> _Work task_: When you restate the data, keep every word as it is and drop the images.

> _Data for this task_:

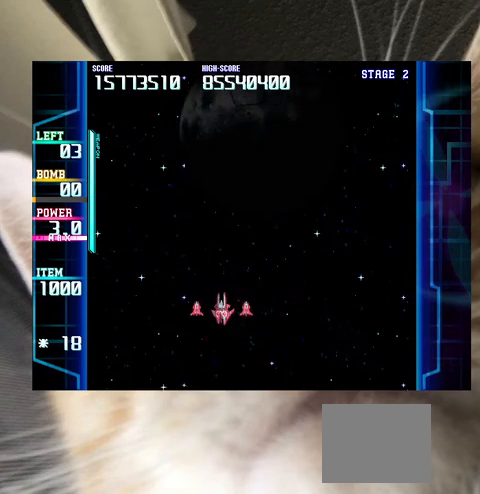
{"keys": ["right"], "events": [[33, "up", "down"], [67, "left", "up"], [133, "right", "down"], [167, "up", "up"], [267, "down", "down"], [267, "left", "down"], [267, "right", "up"], [300, "down", "up"], [367, "up", "down"], [400, "left", "up"], [433, "right", "down"], [433, "up", "up"]]}
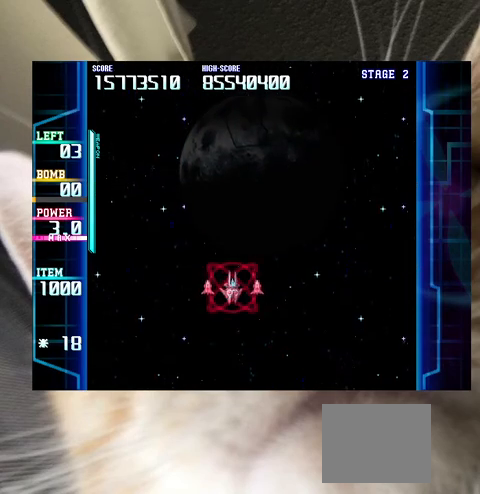
{"keys": [], "events": [[33, "down", "down"], [33, "right", "up"], [100, "left", "down"], [133, "down", "up"], [233, "left", "up"], [233, "right", "down"], [233, "up", "down"], [267, "up", "up"], [367, "down", "down"], [400, "right", "up"], [500, "down", "up"]]}
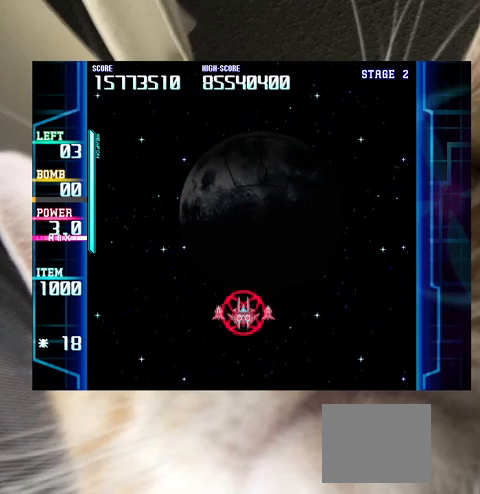
{"keys": [], "events": [[67, "right", "down"], [300, "right", "up"]]}
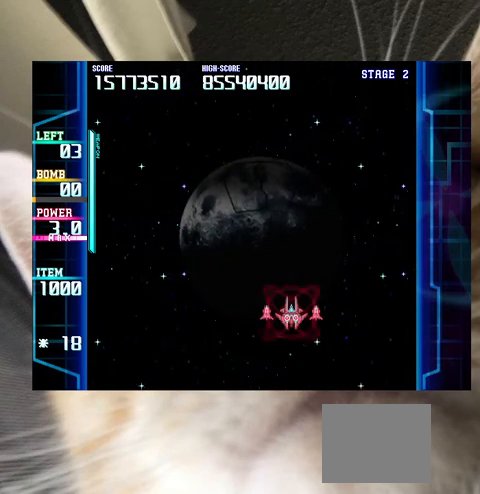
{"keys": [], "events": [[267, "down", "down"], [267, "left", "down"], [300, "down", "up"], [300, "left", "up"]]}
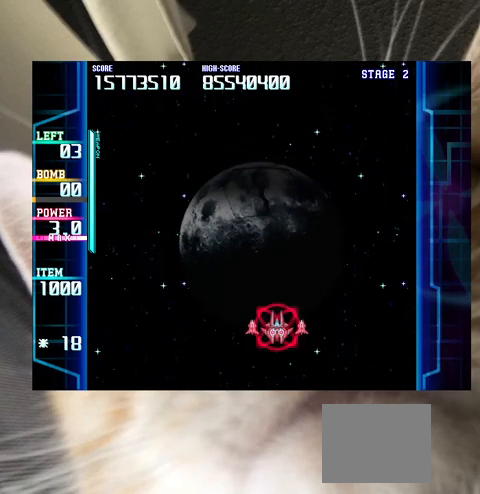
{"keys": [], "events": []}
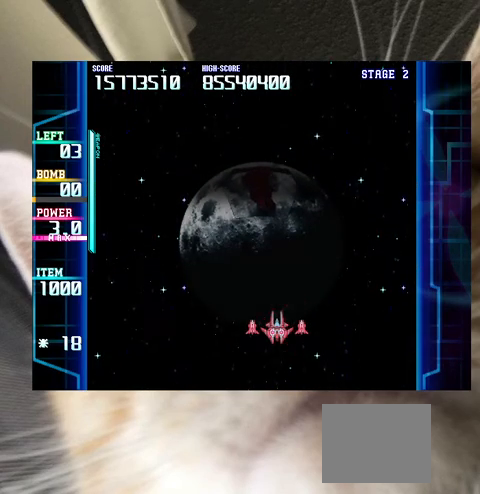
{"keys": [], "events": []}
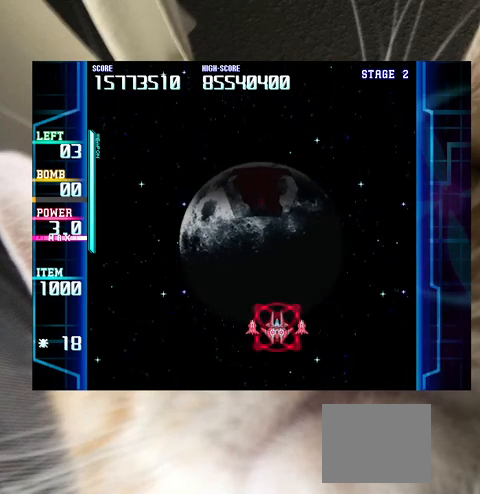
{"keys": [], "events": []}
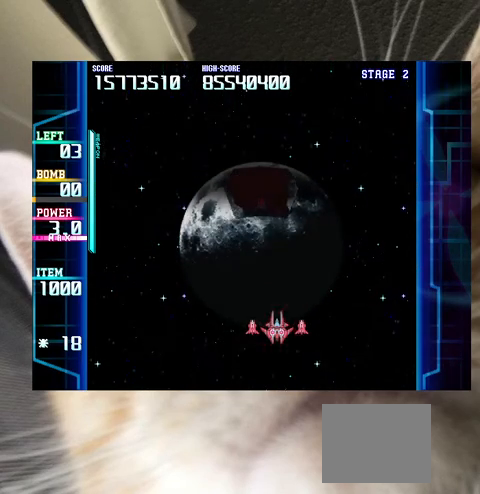
{"keys": [], "events": []}
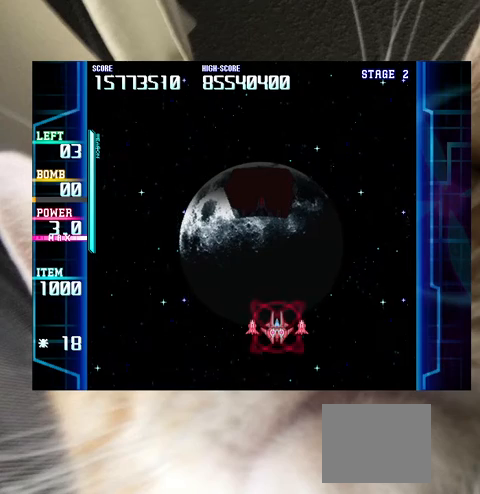
{"keys": [], "events": []}
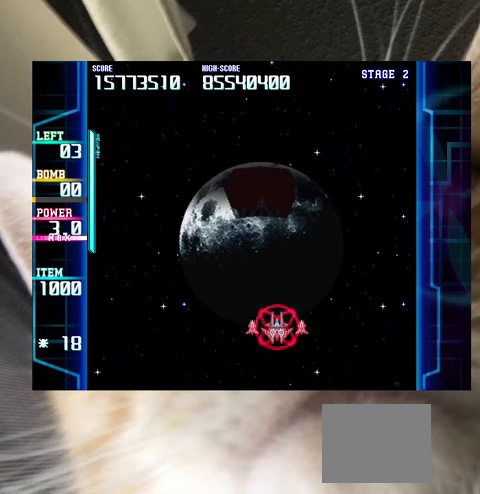
{"keys": [], "events": []}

> _Result of the task_:
{"keys": ["right"], "events": [[33, "up", "down"], [67, "left", "up"], [133, "right", "down"], [167, "up", "up"], [267, "down", "down"], [267, "left", "down"], [267, "right", "up"], [300, "down", "up"], [367, "up", "down"], [400, "left", "up"], [433, "right", "down"], [433, "up", "up"]]}
{"keys": [], "events": [[33, "down", "down"], [33, "right", "up"], [100, "left", "down"], [133, "down", "up"], [233, "left", "up"], [233, "right", "down"], [233, "up", "down"], [267, "up", "up"], [367, "down", "down"], [400, "right", "up"], [500, "down", "up"]]}
{"keys": [], "events": [[67, "right", "down"], [300, "right", "up"]]}
{"keys": [], "events": [[267, "down", "down"], [267, "left", "down"], [300, "down", "up"], [300, "left", "up"]]}
{"keys": [], "events": []}
{"keys": [], "events": []}
{"keys": [], "events": []}
{"keys": [], "events": []}
{"keys": [], "events": []}
{"keys": [], "events": []}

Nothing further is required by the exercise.